§ Data under study
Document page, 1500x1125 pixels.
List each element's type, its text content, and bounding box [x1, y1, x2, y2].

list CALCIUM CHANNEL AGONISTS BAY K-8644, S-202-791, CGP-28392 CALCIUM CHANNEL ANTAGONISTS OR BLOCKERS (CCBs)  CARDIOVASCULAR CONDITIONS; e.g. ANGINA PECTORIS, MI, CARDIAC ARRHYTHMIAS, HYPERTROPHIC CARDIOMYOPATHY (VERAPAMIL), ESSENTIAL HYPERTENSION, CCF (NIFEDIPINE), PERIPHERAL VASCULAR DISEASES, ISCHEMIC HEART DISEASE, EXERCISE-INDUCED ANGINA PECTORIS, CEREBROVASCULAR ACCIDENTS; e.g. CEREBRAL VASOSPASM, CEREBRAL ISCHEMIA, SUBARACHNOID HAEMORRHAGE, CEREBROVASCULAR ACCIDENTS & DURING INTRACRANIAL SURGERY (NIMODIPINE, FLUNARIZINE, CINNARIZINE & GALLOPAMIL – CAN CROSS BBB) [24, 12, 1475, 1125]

==

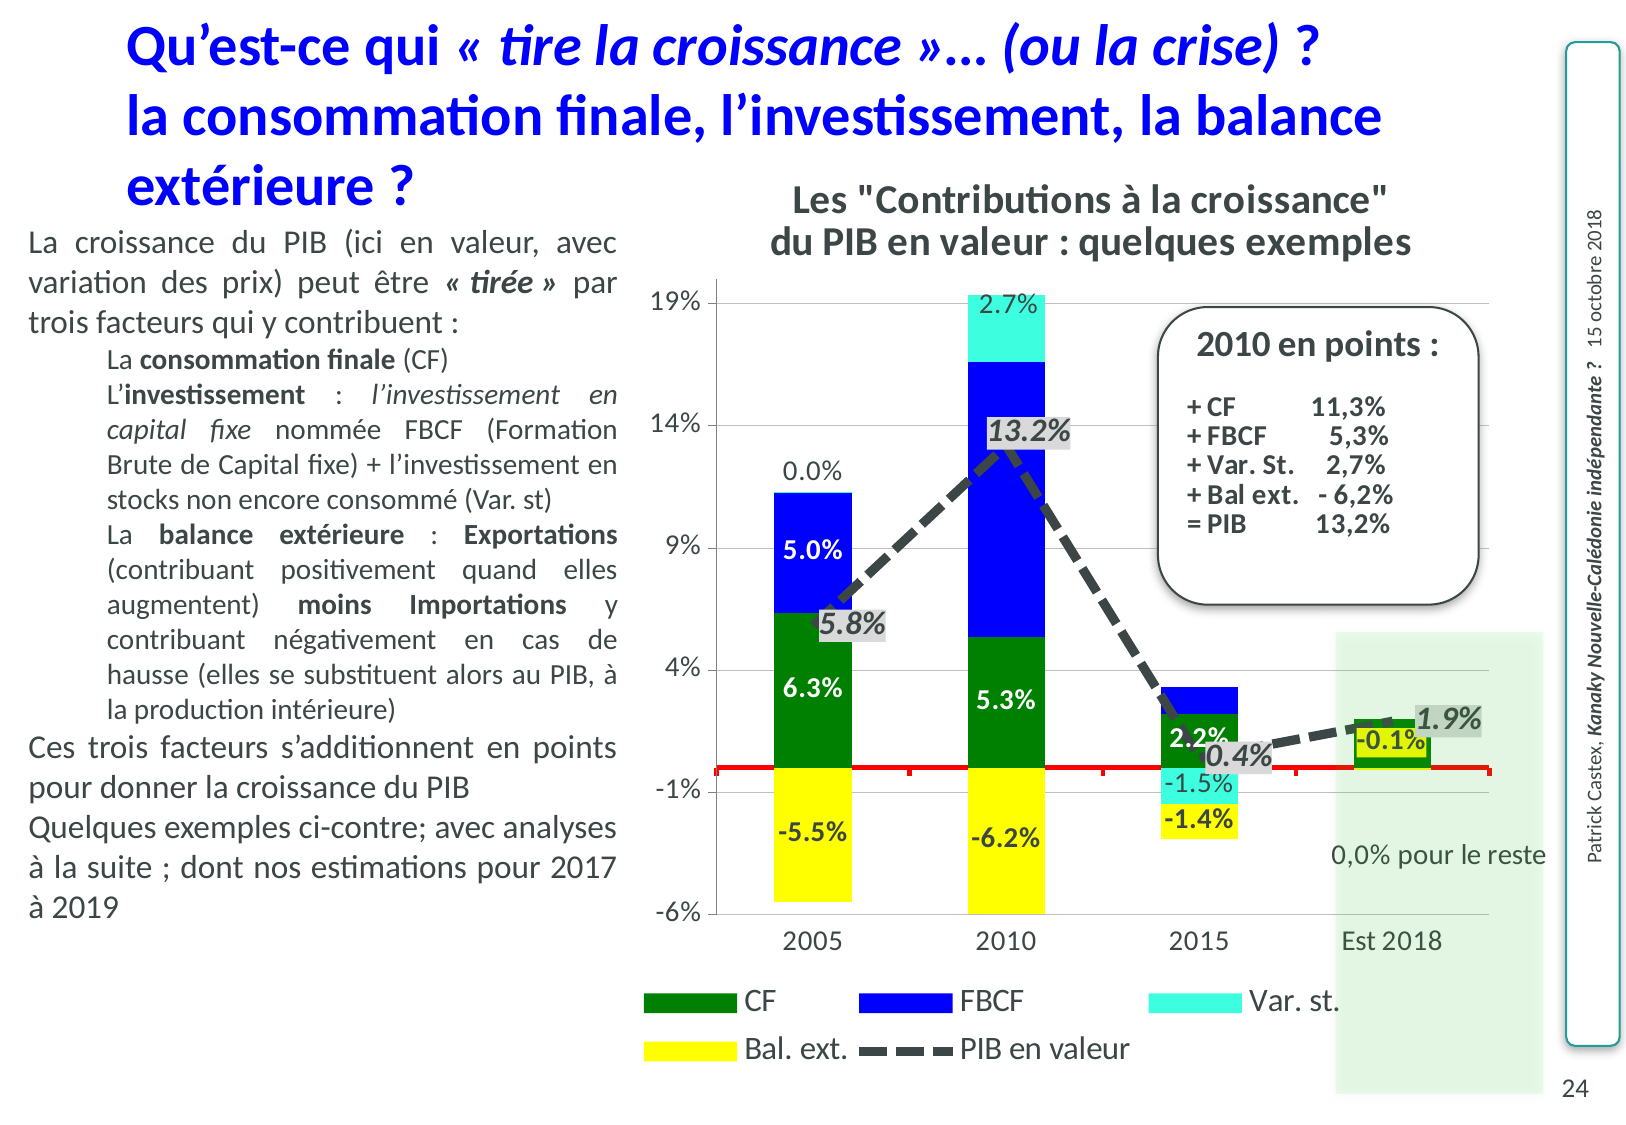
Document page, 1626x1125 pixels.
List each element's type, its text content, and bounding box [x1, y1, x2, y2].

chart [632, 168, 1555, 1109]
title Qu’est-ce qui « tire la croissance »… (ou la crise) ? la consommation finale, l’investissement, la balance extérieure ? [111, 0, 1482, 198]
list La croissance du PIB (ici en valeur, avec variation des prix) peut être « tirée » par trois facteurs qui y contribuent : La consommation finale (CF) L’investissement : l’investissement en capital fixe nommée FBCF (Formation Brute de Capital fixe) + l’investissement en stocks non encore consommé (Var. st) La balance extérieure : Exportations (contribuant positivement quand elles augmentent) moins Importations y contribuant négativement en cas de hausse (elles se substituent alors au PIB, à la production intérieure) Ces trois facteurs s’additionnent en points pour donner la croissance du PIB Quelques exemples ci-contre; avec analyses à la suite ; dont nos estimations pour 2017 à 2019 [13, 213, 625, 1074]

§ Work instructions
Check every line above for the string "Document" and copy those that have it.

§ Answer space
Document page, 1500x1125 pixels.
Document page, 1626x1125 pixels.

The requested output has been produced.